Vasseur shrugs off Ferrari radio angst: “Judge us by Mondays, not the TV pen”
Fred Vasseur has no intention of gagging his drivers. In the wake of Ferrari president John Elkann’s stinging remark that some at Maranello are “not up to par” and that Lewis Hamilton and Charles Leclerc should “focus on driving and talk less,” the team principal offered a calm counterpoint: emotion is part of the job; progress is made the morning after.
Ferrari’s 2025 season has been a grind, and the microphones have caught it. Leclerc’s post-qualifying tirade in Las Vegas — “My god, embarrassing, f***ing embarrassing… there’s like zero grip, zero f***ing grip” — summed up a weekend where the SF-25 didn’t land its punches. Hamilton, who climbed from 19th to eighth on Sunday night, was even blunter. “It’s a terrible result. There is nothing positive to take from today… I’m eager for it to end,” he told BBC Radio 5 Live, later clarifying he meant next season.
If Elkann’s message was for the drivers to keep a lid on the frustration, Vasseur isn’t reaching for the mute button.
“You know perfectly the system — the TV pen, five minutes after the race,” he said. “When you have a tough race, it’s very hard for them. I can perfectly understand the adrenaline, the emotion, and to have a comment that’s a bit harsh at this stage of the weekend.”
Vasseur would rather they’re honest than plastic. “I prefer to have drivers leaving very open at the end of the race when you don’t do the perfect job, when the car was not good — I’m frustrated — than have someone go to the TV pen and say, ‘the team is perfect, the car is good.’” The real measure, he insists, is the debrief. “The most important is not what they say on the TV pen, it’s what they do on the Monday morning with the team to try to do better.”
The Frenchman isn’t blind to the “mathematical” pain points that have turned recent weekends into missed opportunities.

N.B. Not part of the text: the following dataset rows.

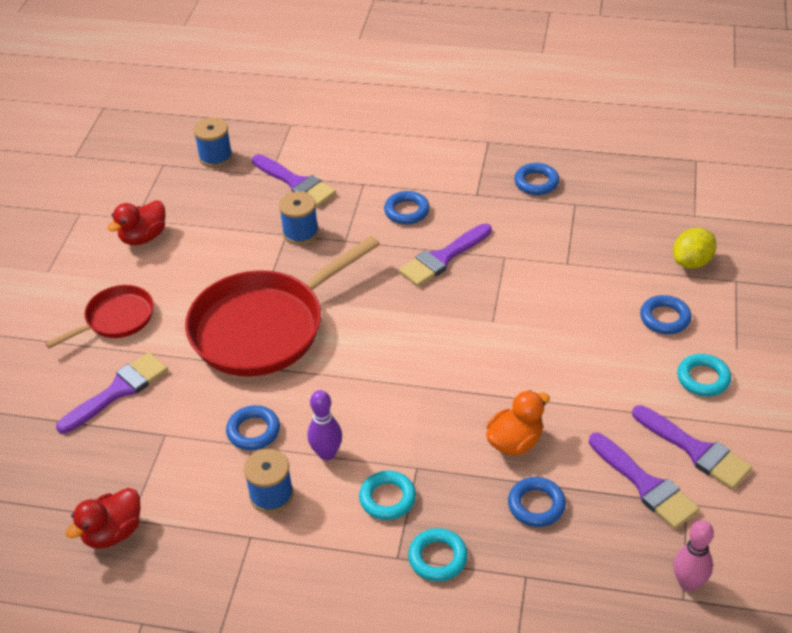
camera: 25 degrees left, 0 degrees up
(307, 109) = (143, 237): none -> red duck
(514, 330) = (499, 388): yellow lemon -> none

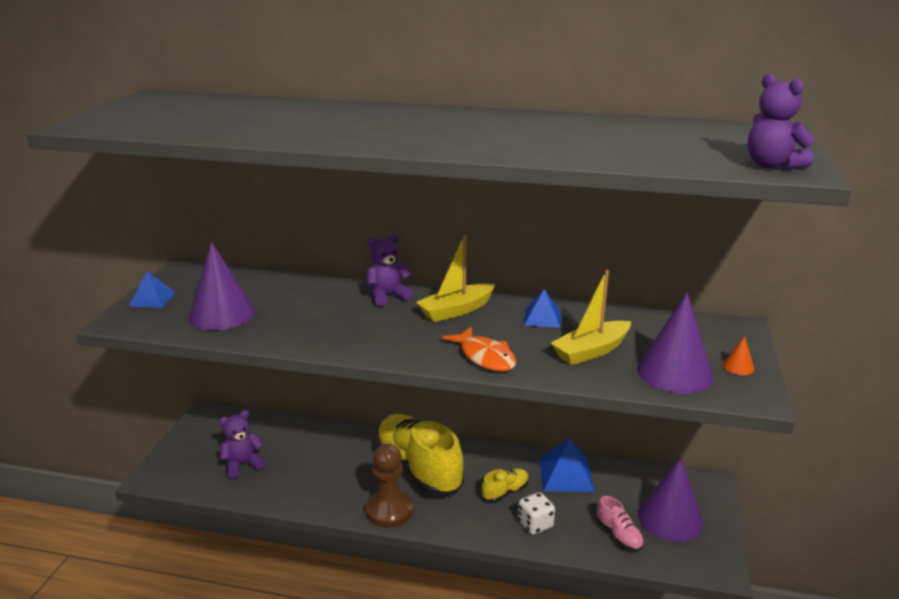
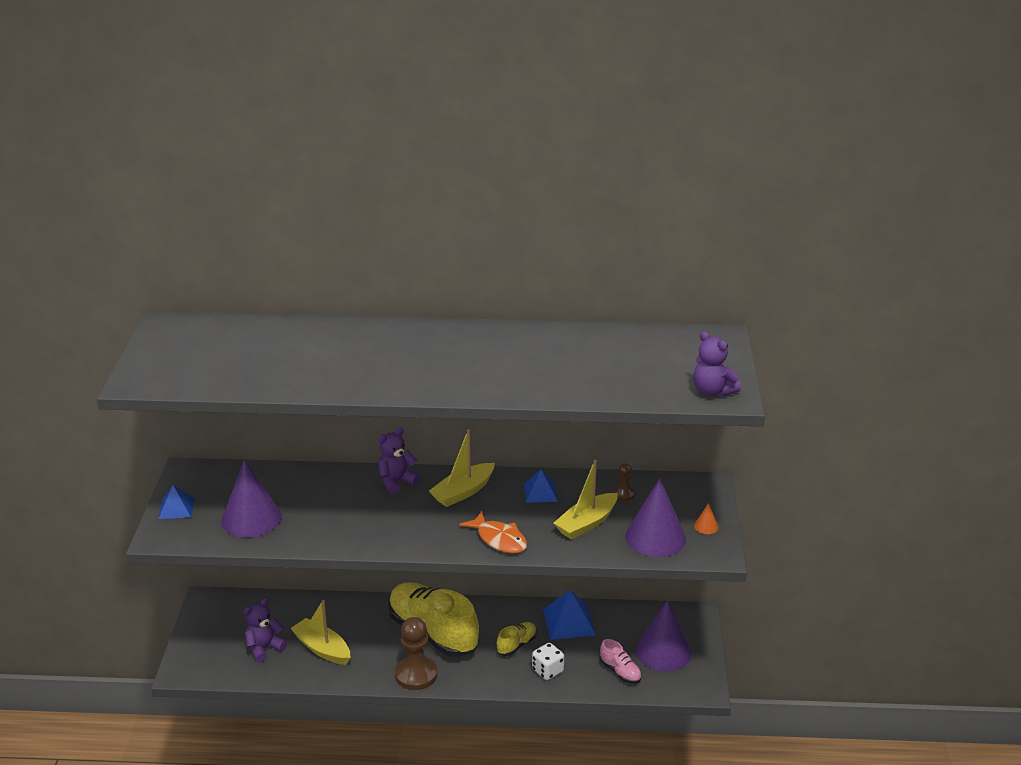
camera: 10 degrees left, 5 degrees up
(300, 472) = (322, 649): none -> yellow boat
(638, 327) = (623, 494): none -> brown pawn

He cited a Brazil DNF, a Mexico penalty and Las Vegas as body blows in a run where Ferrari “didn’t put everything together.” But he pushed back on the idea that this is a freefall or that Hamilton’s “worst season ever” line tells the whole story.
“Mexico, Austin were probably the best weekends for Lewis in terms of pure performance,” Vasseur said, pointing out that Hamilton showed strong pace in FP1 and FP2 in Vegas before the race was compromised. “To start from P20 is not the best way to have good results.”
It’s an important distinction at a team now carrying the heaviest of expectations: Hamilton, a seven-time World Champion, paired with Leclerc, Ferrari’s homegrown spearhead. The lineup is irresistible on paper and, per the 2025 entry list, the Scuderia is exactly as starry as advertised. But the gap between lap time and outcome — the “mathematical side,” as Vasseur calls it — has widened at the wrong moments. That’s where the boss sees work to do, not a culture war to wage through soundbites.
As for Elkann’s broadside, Vasseur framed it as a nudge, not a rift. “For sure you want to push the team to do better, to work as a team,” he said. “We have to take it as a positive, supportive message. Today it’s a difficult weekend, but it’s more a technical matter.”
Ferrari’s public messaging is rarely quiet — that’s the price of the red shirt — and anyone who’s watched this sport long enough knows the pendulum swings between “crisis” and “corner turned” in a heartbeat. Vasseur’s job is to keep the middle ground: accept the frustration, protect the garage, and make the car quicker for Saturday and simpler on Sunday.
He’s right about one thing. The TV pen captures adrenaline. Mondays decide championships.